TEXT BLOCK.
= = = = =

Assuming that Taxpayer could make the election under section 1.475(c)-1(b)(4)(i) of the regulations, how would Taxpayer's customer notes, transferred to the Company, be valued by Taxpayer?

[82] A taxpayer that is subject to section 475 of the Code (whether by election or otherwise) is required to apply the mark-to- market accounting method of section 475(a) to any "security" held by the taxpayer other than one described in section 475(b)(1) that is timely identified as provided by section 475(b)(2) or that is deemed identified as described in Holding 15 of Revenue Ruling 97-39. A security is defined to include stock, partnership or beneficial interests in widely held or publicly traded partnerships or trusts, notes, bonds, debentures, or other evidence of indebtedness, swaps, an interest in or any derivative financial instrument in any of the above-described securities, and a position which is a hedge with respect to an instrument described above. Section 475(c)(2).

[83] Because the customer notes received by Taxpayer are "customer paper" as defined by section 1.475(c)-1(b)(2) of the regulations, they are securities for the purposes of section 475 of the Code. Therefore, customer notes held by Taxpayer, other than those identified or deemed identified as described in section 475(b)(1), would be marked to market by Taxpayer in accordance with section 475(a). Of course, customer notes not held by Taxpayer because of a sale to a third party would not be marked to market by Taxpayer. The customer notes sold to Company, therefore, could not be marked to market by Taxpayer after their sale.

[84] When Taxpayer transfers a customer note to Company, it receives a right to distribution payments. Such rights could be marked to market by Taxpayer if they constituted a "security" for the purposes of section 475 of the Code. However, the right to distribution payments does not fit within any of the definitions of a security under section 475(c)(2). Therefore, the right to distribution payments can not be marked to market by Taxpayer.

= = = = =

RECORDED DATA.
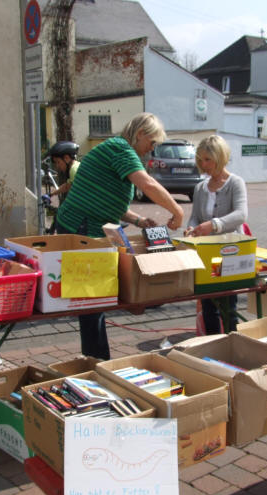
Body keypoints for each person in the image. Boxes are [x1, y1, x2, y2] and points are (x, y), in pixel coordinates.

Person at [54, 112, 184, 359]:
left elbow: (108, 202)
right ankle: (97, 363)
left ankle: (97, 360)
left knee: (96, 300)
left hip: (87, 225)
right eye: (152, 142)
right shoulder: (120, 148)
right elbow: (149, 185)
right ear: (140, 134)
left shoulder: (117, 150)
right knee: (92, 301)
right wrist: (176, 209)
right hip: (80, 227)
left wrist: (138, 220)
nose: (151, 149)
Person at [185, 135, 248, 334]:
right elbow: (195, 217)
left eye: (208, 160)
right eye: (200, 160)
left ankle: (232, 344)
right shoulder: (200, 188)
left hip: (229, 253)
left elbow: (241, 215)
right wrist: (190, 229)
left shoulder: (236, 183)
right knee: (208, 306)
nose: (204, 165)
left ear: (220, 158)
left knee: (228, 307)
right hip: (206, 254)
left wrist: (213, 225)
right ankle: (212, 345)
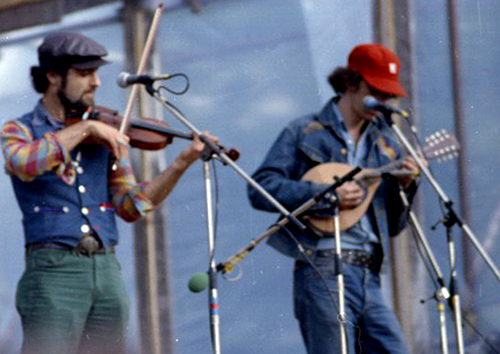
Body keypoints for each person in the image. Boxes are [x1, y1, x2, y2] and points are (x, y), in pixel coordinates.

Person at [0, 32, 215, 354]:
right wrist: (85, 129)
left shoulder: (107, 132)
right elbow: (22, 162)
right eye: (85, 74)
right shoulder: (20, 129)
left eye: (96, 73)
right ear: (53, 76)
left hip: (106, 270)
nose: (96, 83)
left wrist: (181, 163)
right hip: (54, 270)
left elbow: (131, 206)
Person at [247, 43, 420, 354]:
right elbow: (260, 188)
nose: (382, 101)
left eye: (387, 95)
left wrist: (406, 186)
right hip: (322, 266)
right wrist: (325, 195)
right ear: (352, 82)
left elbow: (394, 226)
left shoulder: (387, 144)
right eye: (375, 90)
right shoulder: (304, 131)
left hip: (369, 273)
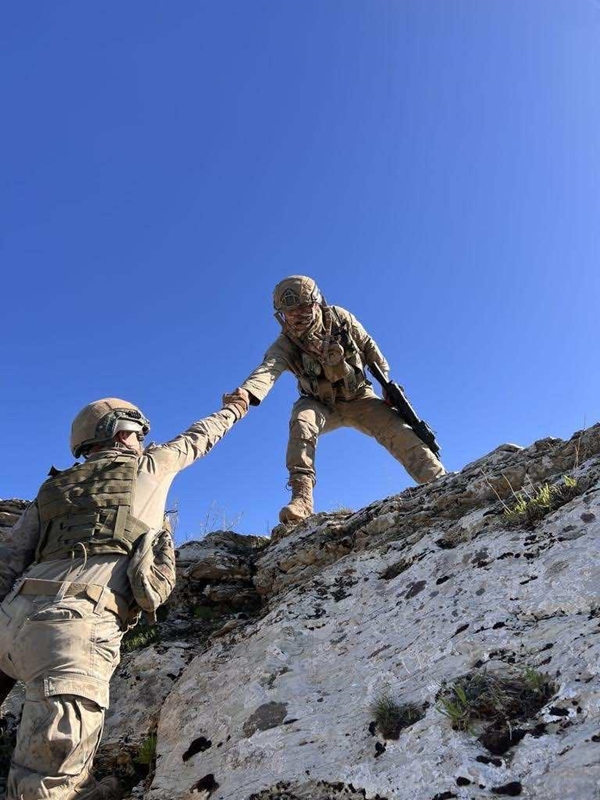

= = = = =

TASK LIST.
1 > Answer from the passage on section 475:
(a) Which section defines a security?
(b) Under which regulation are the customer notes "customer paper"?
(c) What does Taxpayer receive when it transfers a customer note to Company?
2 > Write a continuation of the passage on section 475, starting after its last sentence.
The data is not needed for this work.

RESULTS OF THE EXERCISE.
1 >
(a) Section 475(c)(2).
(b) Section 1.475(c)-1(b)(2) of the regulations.
(c) A right to distribution payments.

2 >
[85] A copy of this technical advice memorandum is to be given to Taxpayer. Section 6110(k)(3) of the Code provides that it may not be used or cited as precedent.

FOOTNOTES

/1/ An example may help illustrate why Company's rate of return on its investment (the advance payments) depended solely on the performance of the customer notes. Assume Taxpayer transferred to Company a customer note with a face amount of $3,600, a term of 22 months, an interest rate of 21.82 percent per annum, and monthly payments of approximately $200. Also assume that Company had no collection costs, Taxpayer transferred only the one customer note and that Company did not receive interest on the advance payment. Company would be entitled to receive its fee of 20 percent of each payment (approximately $40). Company would also be entitled to the remaining $160 of any payment ($200 - $40 fee) until it recovered the advance payment of $1,800. Thus, Company would be entitled to eleven payments of $200, one payment of $80, and ten payments of $40. Taxpayer would be entitled to receive, starting in month twelve, one payment of $120 and ten payments of $160.

Company's rate of return on the advance payment made to Taxpayer increases as more payments are collected on the customer note. If Company were to collect all payments, then Company's yield to maturity would be approximately 68 percent per annum, compounded annually. If Company were to collect enough payments for it to recoup its collection costs, its 20 percent fee, and its advance payment, then Company's yield to maturity would be approximately 48 percent. And if Company were to collect only one-half of the payments, then its yield to maturity still would be approximately 42 percent. As the example shows, the more payments Company collects, the greater Company's rate of return on its advance payment to Taxpayer.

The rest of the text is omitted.